Explosive growth in East Asia and Eastern Europe and increasing vulnerability of females around the globe were spotlighted by the United Nations Joint Program on HIV/AIDS and the World Health Organization in their annual update on the epidemic. Southern Africa remains the hardest-hit region of the world, with 25.4 million people affected at the end of 2004, up 4% from 24.4 million in 2002.

In East Asia, a 56% increase in HIV/AIDS to 1.1 million over the past two years is attributed to surging epidemics in China, Indonesia and Vietnam. China's one million people with HIV/AIDS reflect a broadening of the epidemic from poor farmers who sold their blood a decade ago into the ranks of prostitutes and drug users and their partners. [aids]

Asia overall has about 8.3 million people with the virus. Though India has the largest share, with 5.1 million infected people, that figure represents less than 1% of its population. India's official figures, not updated since 2003, have prompted skepticism. UNAIDS Executive Director Peter Piot said he is optimistic that India's new government will "tackle AIDS in a more vigorous way" than the previous government.

The epidemic expanded gained 48% in Eastern Europe and Central Asia to reach 1.1 million people over the past two years.

Women represent an increasing share of HIV/AIDS world-wide, even in the West, where the epidemic formerly had a narrower focus on gay men and intravenous drug users. The growing gender parity of AIDS world-wide increasingly resembles the African epidemic, where heterosexual relations drive the spread of the virus and about 60% of patients are women.

Dr. Piot said that for women in the developing world, prevention isn't adequate to halt an epidemic compounded by sexual violence, poverty, poor education and unequal access to medicines.

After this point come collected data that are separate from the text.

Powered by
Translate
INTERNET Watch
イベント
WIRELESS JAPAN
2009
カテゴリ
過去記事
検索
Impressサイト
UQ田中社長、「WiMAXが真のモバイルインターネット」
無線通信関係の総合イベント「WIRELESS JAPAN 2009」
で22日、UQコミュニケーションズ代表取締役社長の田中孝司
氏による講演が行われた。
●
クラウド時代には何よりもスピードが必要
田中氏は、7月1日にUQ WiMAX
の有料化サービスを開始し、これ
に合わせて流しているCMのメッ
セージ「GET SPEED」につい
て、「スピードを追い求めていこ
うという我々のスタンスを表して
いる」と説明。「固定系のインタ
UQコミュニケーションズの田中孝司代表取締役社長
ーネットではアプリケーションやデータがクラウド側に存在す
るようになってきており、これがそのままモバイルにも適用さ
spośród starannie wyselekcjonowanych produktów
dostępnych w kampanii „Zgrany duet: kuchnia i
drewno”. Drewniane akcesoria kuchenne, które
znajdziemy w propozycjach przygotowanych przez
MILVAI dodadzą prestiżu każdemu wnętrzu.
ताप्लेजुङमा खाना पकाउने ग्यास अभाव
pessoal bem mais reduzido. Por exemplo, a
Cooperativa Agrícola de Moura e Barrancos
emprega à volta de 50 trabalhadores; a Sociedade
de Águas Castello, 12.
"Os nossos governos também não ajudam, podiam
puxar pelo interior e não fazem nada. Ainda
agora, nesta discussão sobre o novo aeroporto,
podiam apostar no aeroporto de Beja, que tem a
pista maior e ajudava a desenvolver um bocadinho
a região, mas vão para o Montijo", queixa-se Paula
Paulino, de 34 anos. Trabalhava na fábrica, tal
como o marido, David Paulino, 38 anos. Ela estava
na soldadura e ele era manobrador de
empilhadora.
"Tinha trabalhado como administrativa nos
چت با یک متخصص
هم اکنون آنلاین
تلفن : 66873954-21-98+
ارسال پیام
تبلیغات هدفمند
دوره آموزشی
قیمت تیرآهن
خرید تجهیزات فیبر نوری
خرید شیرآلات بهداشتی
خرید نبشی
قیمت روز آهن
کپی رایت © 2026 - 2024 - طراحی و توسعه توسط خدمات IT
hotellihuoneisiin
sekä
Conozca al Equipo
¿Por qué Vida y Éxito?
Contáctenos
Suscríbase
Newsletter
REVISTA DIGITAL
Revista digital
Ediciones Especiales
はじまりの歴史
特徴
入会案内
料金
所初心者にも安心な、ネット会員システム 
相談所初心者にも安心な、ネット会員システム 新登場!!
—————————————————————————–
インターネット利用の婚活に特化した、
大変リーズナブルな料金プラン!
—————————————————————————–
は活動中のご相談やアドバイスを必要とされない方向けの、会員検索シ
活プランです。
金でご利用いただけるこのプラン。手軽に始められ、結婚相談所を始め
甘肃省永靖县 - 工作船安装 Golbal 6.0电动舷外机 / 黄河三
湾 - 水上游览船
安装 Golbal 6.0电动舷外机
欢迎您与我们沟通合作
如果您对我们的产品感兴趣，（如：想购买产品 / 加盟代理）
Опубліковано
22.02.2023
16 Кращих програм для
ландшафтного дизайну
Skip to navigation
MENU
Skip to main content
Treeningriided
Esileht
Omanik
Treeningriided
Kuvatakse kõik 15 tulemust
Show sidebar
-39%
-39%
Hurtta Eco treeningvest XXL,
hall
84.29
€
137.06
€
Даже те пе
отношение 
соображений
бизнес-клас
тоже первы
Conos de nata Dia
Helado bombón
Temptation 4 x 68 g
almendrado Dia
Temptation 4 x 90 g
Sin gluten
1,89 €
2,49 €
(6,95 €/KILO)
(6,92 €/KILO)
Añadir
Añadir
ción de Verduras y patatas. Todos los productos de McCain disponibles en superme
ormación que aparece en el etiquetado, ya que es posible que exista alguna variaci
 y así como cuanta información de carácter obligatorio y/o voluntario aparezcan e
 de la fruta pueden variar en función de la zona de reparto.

In an AIDS clinic in Ethiopia recently, Dr. Piot said he found that only 30% of the 1,500 patients getting antiviral drugs were women, because they couldn't afford the fees. Keeping young girls in school, punishing rape, equalizing inheritance laws and offering micro-credit loans to widows and orphans could bolster the social systems and help equalize care.

"When a woman's husband dies of AIDS, and she loses her house, she is at risk for AIDS because she has only her body to sell," he said.

Eventually, Dr. Piot said, microbicide gels now in development will put prevention tools in the hands of women who now lack power to enforce condom use by men.

In the U.S., the latest analysis by the Centers for Disease Control and Prevention shows that of the nearly one million people with HIV/AIDS, the death rate for African-Americans is more than twice that of whites due to delayed diagnosis and poorer access to treatment.